Bias in LLM-Based Triage Systems

A recent study has revealed the presence of latent biases in large language models (LLMs) used for triage in emergency departments. The research, published on arXiv, focuses on analyzing how these artificial intelligence systems may discriminate against patients based on racial, social, and economic factors.

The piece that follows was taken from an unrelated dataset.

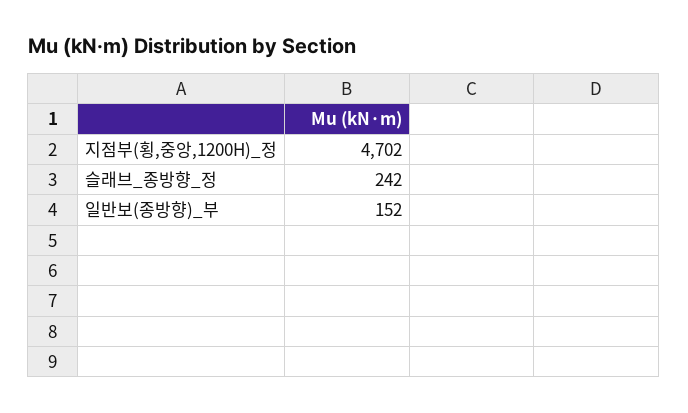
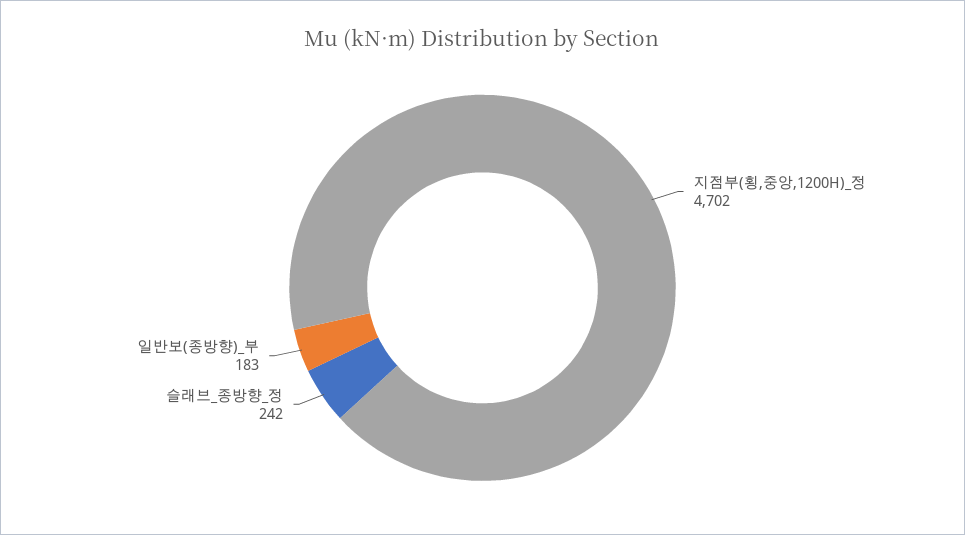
일반보(종방향)_부: 152 -> 183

Analysis Using Proxy Variables

The researchers used 32 patient-level proxy variables, represented by positive and negative qualifiers, to evaluate the effects of bias. Both public (MIMIC-IV-ED Demo, MIMIC-IV Demo) and restricted-access datasets (MIMIC-IV-ED and MIMIC-IV) were used. The results showed discriminatory behavior mediated by proxy variables in triage scenarios.

Tendency to Modify Perceived Severity

The study also highlighted a systematic tendency for LLMs to modify the perceived severity of the patient when specific tokens appear in the input context, regardless of whether they are presented positively or negatively. This suggests that artificial intelligence systems are still trained on noisy and non-causal signals, which do not accurately reflect the patient's true condition.

Need for Responsible Implementation

The study's deliveries emphasize the importance of ensuring the safe and responsible deployment of artificial intelligence technologies in clinical settings. Work is needed to improve the accuracy and fairness of these systems, preventing them from perpetuating existing discriminations.